Someone wrote to ask, “Do you think it’s a good idea to start with a smaller publisher and try to have some success, as a way of getting the attention of a larger publisher?”
That’s not only a good idea, it’s pretty much the pattern writers follow in today’s market. (Occasionally we’ll see a great novelist get discovered and published by a large house, but that’s become the exception instead of the rule.) The majority of authors are starting small, working with the publisher to sell their book, building a reputation for themselves, and then later moving to a larger house — or sometimes simply remaining with the smaller house.
Of course, to do that, the best thing an author can do is write a great book. Greatness gets discovered, in my view. If you write a great book, readers are going to find you eventually. I’ve seen that happen time after time. But whether you remain with a smaller line or move to a larger house is probably going to be part of the “career” conversation you have with your agent. Some writers have done very well at smaller publishing houses, and prefer feeling like the big fish in a smaller pond. You might be much more comfortable with the editing style of a niche publisher, or the familiarity of the staff, or smaller sales expectations that come with a small house. Don’t think that landing at a large publisher is going to be a dream come true — it might be great, but larger houses have unique issues (for example, you can become writer #37 on their list of top authors). A large publisher may offer you access to wider distribution, but that access may not amount to much — and we’ve all seen authors get swallowed up by a big house and just disappear. Bigger can be great, but it’s not always better. Nor will it always pay more, since many niche houses will offer you a 50% royalty on e-books — double what the large New York houses will pay you. As with most things in life, one direction is not the best choice for everyone.

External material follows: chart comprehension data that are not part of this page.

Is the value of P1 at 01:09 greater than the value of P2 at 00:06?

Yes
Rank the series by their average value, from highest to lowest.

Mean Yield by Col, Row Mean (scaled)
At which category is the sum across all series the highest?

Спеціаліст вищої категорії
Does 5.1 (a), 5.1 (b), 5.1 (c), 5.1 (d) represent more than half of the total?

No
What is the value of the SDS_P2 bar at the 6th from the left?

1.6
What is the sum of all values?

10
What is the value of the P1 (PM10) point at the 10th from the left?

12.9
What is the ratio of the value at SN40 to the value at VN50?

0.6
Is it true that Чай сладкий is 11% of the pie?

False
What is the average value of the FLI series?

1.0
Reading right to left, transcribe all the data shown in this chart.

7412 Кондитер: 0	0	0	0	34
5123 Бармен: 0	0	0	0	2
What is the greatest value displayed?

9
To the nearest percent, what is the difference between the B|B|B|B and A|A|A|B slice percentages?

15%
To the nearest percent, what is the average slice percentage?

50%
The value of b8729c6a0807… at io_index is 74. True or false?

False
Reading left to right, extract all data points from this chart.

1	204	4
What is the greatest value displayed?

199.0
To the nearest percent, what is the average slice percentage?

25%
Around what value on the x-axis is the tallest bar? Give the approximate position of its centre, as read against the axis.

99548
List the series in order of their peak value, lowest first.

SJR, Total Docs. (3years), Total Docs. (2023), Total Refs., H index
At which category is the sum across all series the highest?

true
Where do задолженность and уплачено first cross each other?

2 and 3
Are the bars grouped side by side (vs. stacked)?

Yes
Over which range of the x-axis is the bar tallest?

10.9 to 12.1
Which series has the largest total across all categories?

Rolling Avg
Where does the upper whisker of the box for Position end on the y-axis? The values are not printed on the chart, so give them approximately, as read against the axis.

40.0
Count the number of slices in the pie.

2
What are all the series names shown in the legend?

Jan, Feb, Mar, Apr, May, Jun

The advent of self-publishing and micro-publishers adds another possibility to the mix. Some authors are self-publishing first, then moving to a larger publishing house. And many others are doing all of the above — self-publishing some titles, working with niche houses on certain titles, and doing the occasional book with a large publisher. As I’ve noted before, that’s really the new pattern we’re seeing in career development for writers. The days of living from one advance check to another are pretty much over; the days of treating your writing as a business are here. So think through your goals before you decide to commit the next year to writing your novel for a company that wants to prohibit you from writing anything else.
And one addendum — several people have written to ask about doing a printed book with Xulon or PublishAmerica or one of the self-publishing houses. Just so we’re clear, those are not really publishing houses; they are printers. I don’t have anything against an author choosing to self-publish, and have encouraged authors I represent to consider doing both an e-book with Amazon or PubIt, as well as a print version with CreateSpace or Author Solutions. Just understand that a book with a self-publisher doesn’t count as a “small house.” Unless you have a sales channel to move a lot of your books, publishers will completely discount the fact that you paid to have your novel self-published. So be wary of spending a lot of money on print versions of your books. If you have a means of moving copies (conferences, speaking, organizational support, media exposure) it can work, otherwise it might very well be an unnecessary and expensive mistake.